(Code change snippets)
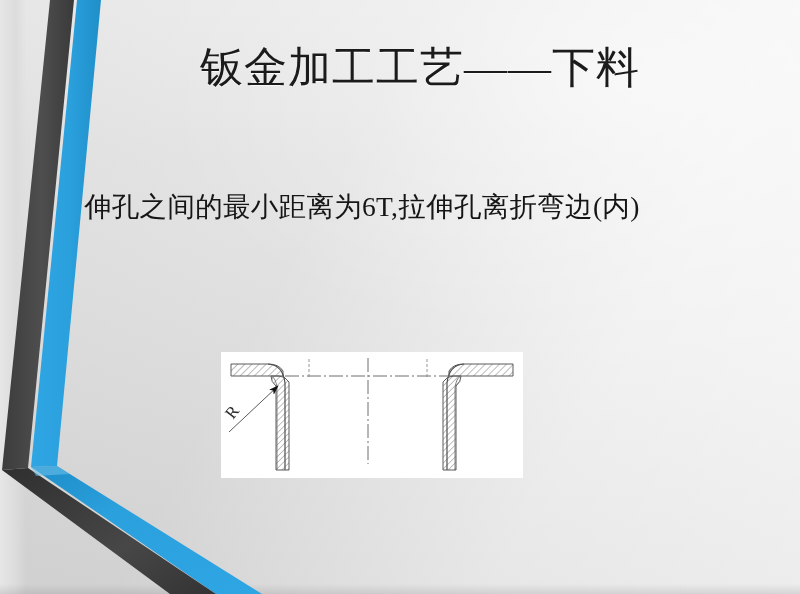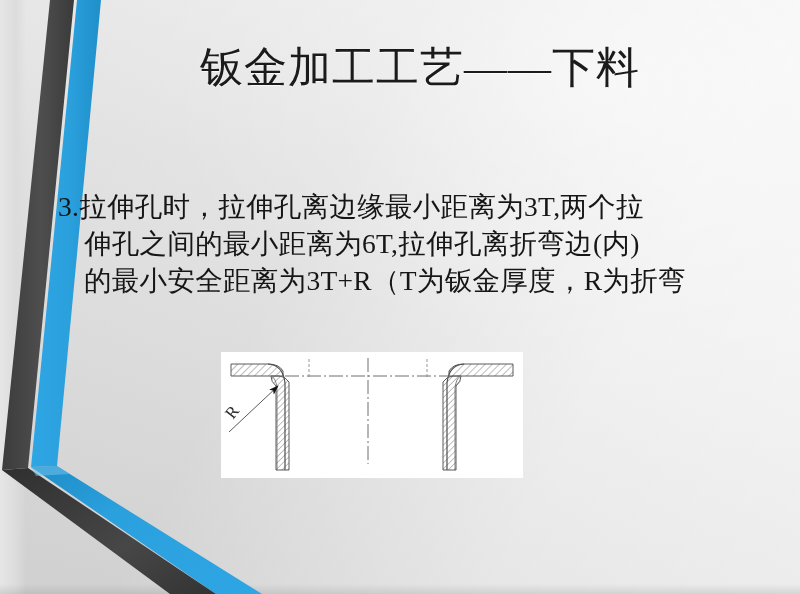--- a/index.html
+++ b/index.html
@@ -146,23 +146,21 @@
     <polygon points="31,467 57,466 262,594 216,594" fill="url(#gBlue2)"></polygon>
 
     <polygon points="2,470 28,468 216,594 170,594" fill="url(#gDark2)"></polygon>
 
     <polygon points="31,467 57,466 70,474 36,476" fill="#6fc2ec" opacity="0.55"></polygon>
   </svg>
 
   <div class="title">钣金加工工艺——下料</div>
 
   <div class="body-block">
-    <div class="body-line">3.拉伸孔时，拉伸孔离边缘最小距离为3T,两个拉</div>
     <div class="body-line indent">伸孔之间的最小距离为6T,拉伸孔离折弯边(内)</div>
-    <div class="body-line indent">的最小安全距离为3T+R（T为钣金厚度，R为折弯</div>
   </div>
 
   <div class="figure">
     <svg width="302" height="126" viewBox="0 0 302 126">
       <defs>
         <pattern id="hatch" width="5" height="5" patternTransform="rotate(45)" patternUnits="userSpaceOnUse">
           <line x1="0" y1="0" x2="0" y2="5" stroke="#6b6b6b" stroke-width="0.9"></line>
         </pattern>
         <pattern id="hatchV" width="4.2" height="4.2" patternTransform="rotate(45)" patternUnits="userSpaceOnUse">
           <line x1="0" y1="0" x2="0" y2="4.2" stroke="#6b6b6b" stroke-width="0.85"></line>

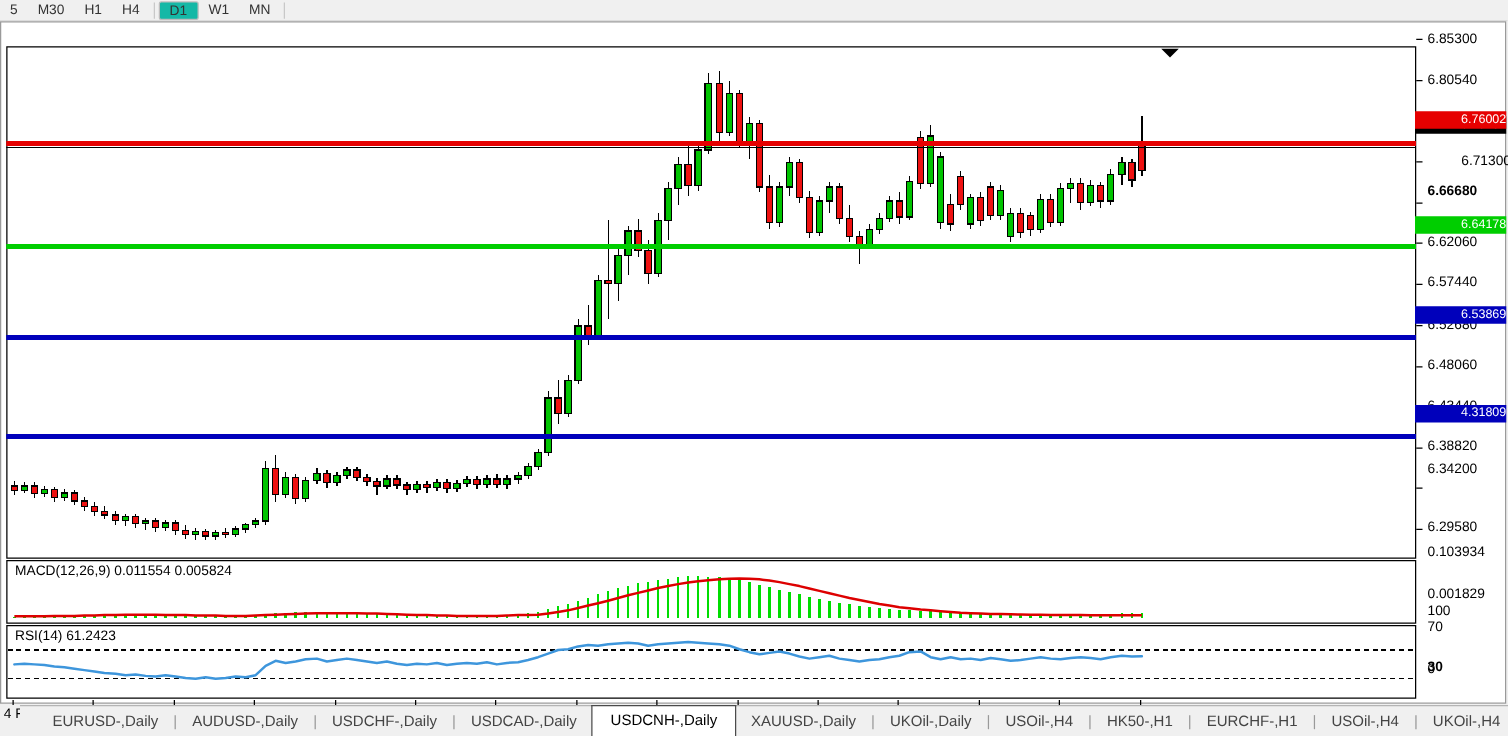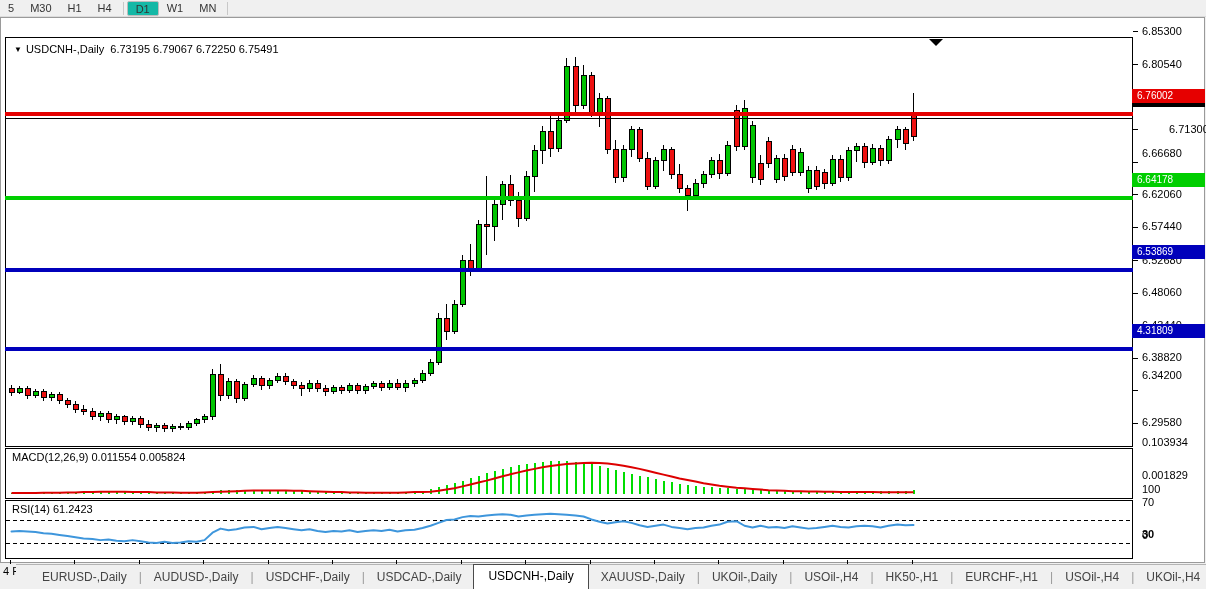--- a/index.html
+++ b/index.html
@@ -13,21 +13,21 @@
   .chart-window { position:absolute; left:0; top:17px; width:1205px; height:546px;
     background:#ffffff; border:1px solid #9a9a9a; }
   .pane { position:absolute; background:#fff; border:1px solid #000; }
   .main-pane  { left:4px; top:19px;  width:1128px; height:410px; }
   .macd-pane  { left:4px; top:430px; width:1128px; height:51px; }
   .rsi-pane   { left:4px; top:482px; width:1128px; height:59px; }
   .pane svg { position:absolute; left:-1px; top:-1px; }
   .chart-title { position:absolute; left:8px; top:5px; font-size:11px; color:#000; white-space:nowrap; }
   .chart-title .tri { font-size:8px; margin-right:4px; vertical-align:1px; }
   .ind-label { position:absolute; left:6px; top:2px; font-size:11px; color:#000; white-space:nowrap; }
-  .price-axis { position:absolute; left:1132px; top:17px; width:74px; height:546px; }
+  .price-axis { position:absolute; left:1132px; top:17px; width:74px; height:546px;text-align:right; }
   .tick-text { position:absolute; left:10px; font-size:11px; color:#000; white-space:nowrap; }
   .tick-dash { position:absolute; left:1px; width:5px; height:1px; background:#000; }
   .line-label { position:absolute; left:0px; width:73px; height:14px; line-height:14px;
     font-size:10px; color:#fff; padding-left:5px; white-space:nowrap; }
   .date-axis { position:absolute; left:0; top:560px; width:1205px; height:22px; }
   .date-label { position:absolute; top:5px; font-size:11px; color:#000; white-space:nowrap; }
   .date-tick { position:absolute; top:0px; width:1px; height:4px; background:#000; }
   .tabbar { position:absolute; left:16px; top:564px; width:1206px; height:25px; background:#f0f0f0;
     border-top:1px solid #b4b4b4; display:flex; align-items:flex-end; padding-left:14px; }
   .tab { font-size:12px; color:#444; padding:4px 12px 5px 12px; white-space:nowrap; cursor:default; }
@@ -280,23 +280,20 @@
         <rect x="902" y="111.89559999999953" width="5" height="14.068800000000323" fill="#ee1111" stroke="#000000" stroke-width="1" shape-rendering="crispEdges"></rect>
         <line x1="912.5" y1="74.61327999999958" x2="912.5" y2="122.79891999999974" stroke="#000000" stroke-width="1" shape-rendering="crispEdges"></line>
         <rect x="910" y="96.41991999999999" width="5" height="21.80663999999979" fill="#ee1111" stroke="#000000" stroke-width="1" shape-rendering="crispEdges"></rect>
         <line x1="4" y1="100.00042960000002" x2="1132" y2="100.00042960000002" stroke="#000000" stroke-width="1" shape-rendering="crispEdges"></line>
         <line x1="4" y1="96.40585119999989" x2="1132" y2="96.40585119999989" stroke="#e60000" stroke-width="4" shape-rendering="crispEdges"></line>
         <line x1="4" y1="179.5805968" x2="1132" y2="179.5805968" stroke="#00ce00" stroke-width="4" shape-rendering="crispEdges"></line>
         <line x1="4" y1="252.09822639999993" x2="1132" y2="252.09822639999993" stroke="#0000bb" stroke-width="4" shape-rendering="crispEdges"></line>
         <line x1="4" y1="331.00309119999986" x2="1132" y2="331.00309119999986" stroke="#0000bb" stroke-width="4" shape-rendering="crispEdges"></line>
         <polygon points="928,21 942,21 935,28" fill="#000"></polygon>
       </svg>
-    <div class="chart-title">
-      <span class="tri">▼</span><span>USDCNH-,Daily</span>&nbsp;&nbsp;<span>6.73195 6.79067 6.72250 6.75491</span>
-    </div>
   </div>
 
   <div class="pane macd-pane">
     <svg id="macdSvg" width="1128" height="51" viewBox="4 430 1128 51">
         <line x1="10.5" y1="476" x2="10.5" y2="475.364" stroke="#00dd00" stroke-width="2" shape-rendering="crispEdges"></line>
         <line x1="18.5" y1="476" x2="18.5" y2="475.046" stroke="#00dd00" stroke-width="2" shape-rendering="crispEdges"></line>
         <line x1="26.5" y1="476" x2="26.5" y2="475.364" stroke="#00dd00" stroke-width="2" shape-rendering="crispEdges"></line>
         <line x1="34.5" y1="476" x2="34.5" y2="474.728" stroke="#00dd00" stroke-width="2" shape-rendering="crispEdges"></line>
         <line x1="42.5" y1="476" x2="42.5" y2="475.046" stroke="#00dd00" stroke-width="2" shape-rendering="crispEdges"></line>
         <line x1="50.5" y1="476" x2="50.5" y2="474.728" stroke="#00dd00" stroke-width="2" shape-rendering="crispEdges"></line>
@@ -423,21 +420,21 @@
 </div>
 
 <div class="price-axis" id="priceAxis">
     <div class="tick-dash" style="top: 14px;"></div>
     <div class="tick-text" style="top: 7.5px;">6.85300</div>
     <div class="tick-dash" style="top: 47.4837px;"></div>
     <div class="tick-text" style="top: 40.9837px;">6.80540</div>
     <div class="tick-dash" style="top: 112.482px;"></div>
     <div class="tick-text" style="top: 105.982px; padding-left: 27px;">6.71300</div>
     <div class="tick-dash" style="top: 144.981px;"></div>
-    <div class="tick-text" style="top: 130px;">6.66680</div>
+    <div class="tick-text" style="top: 130px; font-weight: bold;">6.66680</div>
     <div class="tick-dash" style="top: 177.479px;"></div>
     <div class="tick-text" style="top: 170.979px;">6.62060</div>
     <div class="tick-dash" style="top: 209.978px;"></div>
     <div class="tick-text" style="top: 203.478px;">6.57440</div>
     <div class="tick-dash" style="top: 243.462px;"></div>
     <div class="tick-text" style="top: 236.962px;">6.52680</div>
     <div class="tick-dash" style="top: 275.961px;"></div>
     <div class="tick-text" style="top: 269.461px;">6.48060</div>
     <div class="tick-dash" style="top: 308.46px;"></div>
     <div class="tick-text" style="top: 301.96px;">6.43440</div>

Job item: A verbatim printout of the entries above is expected, free of pictures.

Response:
--- a/index.html
+++ b/index.html
@@ -146,23 +146,21 @@
     <polygon points="31,467 57,466 262,594 216,594" fill="url(#gBlue2)"></polygon>
 
     <polygon points="2,470 28,468 216,594 170,594" fill="url(#gDark2)"></polygon>
 
     <polygon points="31,467 57,466 70,474 36,476" fill="#6fc2ec" opacity="0.55"></polygon>
   </svg>
 
   <div class="title">钣金加工工艺——下料</div>
 
   <div class="body-block">
-    <div class="body-line">3.拉伸孔时，拉伸孔离边缘最小距离为3T,两个拉</div>
     <div class="body-line indent">伸孔之间的最小距离为6T,拉伸孔离折弯边(内)</div>
-    <div class="body-line indent">的最小安全距离为3T+R（T为钣金厚度，R为折弯</div>
   </div>
 
   <div class="figure">
     <svg width="302" height="126" viewBox="0 0 302 126">
       <defs>
         <pattern id="hatch" width="5" height="5" patternTransform="rotate(45)" patternUnits="userSpaceOnUse">
           <line x1="0" y1="0" x2="0" y2="5" stroke="#6b6b6b" stroke-width="0.9"></line>
         </pattern>
         <pattern id="hatchV" width="4.2" height="4.2" patternTransform="rotate(45)" patternUnits="userSpaceOnUse">
           <line x1="0" y1="0" x2="0" y2="4.2" stroke="#6b6b6b" stroke-width="0.85"></line>

--- a/index.html
+++ b/index.html
@@ -13,21 +13,21 @@
   .chart-window { position:absolute; left:0; top:17px; width:1205px; height:546px;
     background:#ffffff; border:1px solid #9a9a9a; }
   .pane { position:absolute; background:#fff; border:1px solid #000; }
   .main-pane  { left:4px; top:19px;  width:1128px; height:410px; }
   .macd-pane  { left:4px; top:430px; width:1128px; height:51px; }
   .rsi-pane   { left:4px; top:482px; width:1128px; height:59px; }
   .pane svg { position:absolute; left:-1px; top:-1px; }
   .chart-title { position:absolute; left:8px; top:5px; font-size:11px; color:#000; white-space:nowrap; }
   .chart-title .tri { font-size:8px; margin-right:4px; vertical-align:1px; }
   .ind-label { position:absolute; left:6px; top:2px; font-size:11px; color:#000; white-space:nowrap; }
-  .price-axis { position:absolute; left:1132px; top:17px; width:74px; height:546px; }
+  .price-axis { position:absolute; left:1132px; top:17px; width:74px; height:546px;text-align:right; }
   .tick-text { position:absolute; left:10px; font-size:11px; color:#000; white-space:nowrap; }
   .tick-dash { position:absolute; left:1px; width:5px; height:1px; background:#000; }
   .line-label { position:absolute; left:0px; width:73px; height:14px; line-height:14px;
     font-size:10px; color:#fff; padding-left:5px; white-space:nowrap; }
   .date-axis { position:absolute; left:0; top:560px; width:1205px; height:22px; }
   .date-label { position:absolute; top:5px; font-size:11px; color:#000; white-space:nowrap; }
   .date-tick { position:absolute; top:0px; width:1px; height:4px; background:#000; }
   .tabbar { position:absolute; left:16px; top:564px; width:1206px; height:25px; background:#f0f0f0;
     border-top:1px solid #b4b4b4; display:flex; align-items:flex-end; padding-left:14px; }
   .tab { font-size:12px; color:#444; padding:4px 12px 5px 12px; white-space:nowrap; cursor:default; }
@@ -280,23 +280,20 @@
         <rect x="902" y="111.89559999999953" width="5" height="14.068800000000323" fill="#ee1111" stroke="#000000" stroke-width="1" shape-rendering="crispEdges"></rect>
         <line x1="912.5" y1="74.61327999999958" x2="912.5" y2="122.79891999999974" stroke="#000000" stroke-width="1" shape-rendering="crispEdges"></line>
         <rect x="910" y="96.41991999999999" width="5" height="21.80663999999979" fill="#ee1111" stroke="#000000" stroke-width="1" shape-rendering="crispEdges"></rect>
         <line x1="4" y1="100.00042960000002" x2="1132" y2="100.00042960000002" stroke="#000000" stroke-width="1" shape-rendering="crispEdges"></line>
         <line x1="4" y1="96.40585119999989" x2="1132" y2="96.40585119999989" stroke="#e60000" stroke-width="4" shape-rendering="crispEdges"></line>
         <line x1="4" y1="179.5805968" x2="1132" y2="179.5805968" stroke="#00ce00" stroke-width="4" shape-rendering="crispEdges"></line>
         <line x1="4" y1="252.09822639999993" x2="1132" y2="252.09822639999993" stroke="#0000bb" stroke-width="4" shape-rendering="crispEdges"></line>
         <line x1="4" y1="331.00309119999986" x2="1132" y2="331.00309119999986" stroke="#0000bb" stroke-width="4" shape-rendering="crispEdges"></line>
         <polygon points="928,21 942,21 935,28" fill="#000"></polygon>
       </svg>
-    <div class="chart-title">
-      <span class="tri">▼</span><span>USDCNH-,Daily</span>&nbsp;&nbsp;<span>6.73195 6.79067 6.72250 6.75491</span>
-    </div>
   </div>
 
   <div class="pane macd-pane">
     <svg id="macdSvg" width="1128" height="51" viewBox="4 430 1128 51">
         <line x1="10.5" y1="476" x2="10.5" y2="475.364" stroke="#00dd00" stroke-width="2" shape-rendering="crispEdges"></line>
         <line x1="18.5" y1="476" x2="18.5" y2="475.046" stroke="#00dd00" stroke-width="2" shape-rendering="crispEdges"></line>
         <line x1="26.5" y1="476" x2="26.5" y2="475.364" stroke="#00dd00" stroke-width="2" shape-rendering="crispEdges"></line>
         <line x1="34.5" y1="476" x2="34.5" y2="474.728" stroke="#00dd00" stroke-width="2" shape-rendering="crispEdges"></line>
         <line x1="42.5" y1="476" x2="42.5" y2="475.046" stroke="#00dd00" stroke-width="2" shape-rendering="crispEdges"></line>
         <line x1="50.5" y1="476" x2="50.5" y2="474.728" stroke="#00dd00" stroke-width="2" shape-rendering="crispEdges"></line>
@@ -423,21 +420,21 @@
 </div>
 
 <div class="price-axis" id="priceAxis">
     <div class="tick-dash" style="top: 14px;"></div>
     <div class="tick-text" style="top: 7.5px;">6.85300</div>
     <div class="tick-dash" style="top: 47.4837px;"></div>
     <div class="tick-text" style="top: 40.9837px;">6.80540</div>
     <div class="tick-dash" style="top: 112.482px;"></div>
     <div class="tick-text" style="top: 105.982px; padding-left: 27px;">6.71300</div>
     <div class="tick-dash" style="top: 144.981px;"></div>
-    <div class="tick-text" style="top: 130px;">6.66680</div>
+    <div class="tick-text" style="top: 130px; font-weight: bold;">6.66680</div>
     <div class="tick-dash" style="top: 177.479px;"></div>
     <div class="tick-text" style="top: 170.979px;">6.62060</div>
     <div class="tick-dash" style="top: 209.978px;"></div>
     <div class="tick-text" style="top: 203.478px;">6.57440</div>
     <div class="tick-dash" style="top: 243.462px;"></div>
     <div class="tick-text" style="top: 236.962px;">6.52680</div>
     <div class="tick-dash" style="top: 275.961px;"></div>
     <div class="tick-text" style="top: 269.461px;">6.48060</div>
     <div class="tick-dash" style="top: 308.46px;"></div>
     <div class="tick-text" style="top: 301.96px;">6.43440</div>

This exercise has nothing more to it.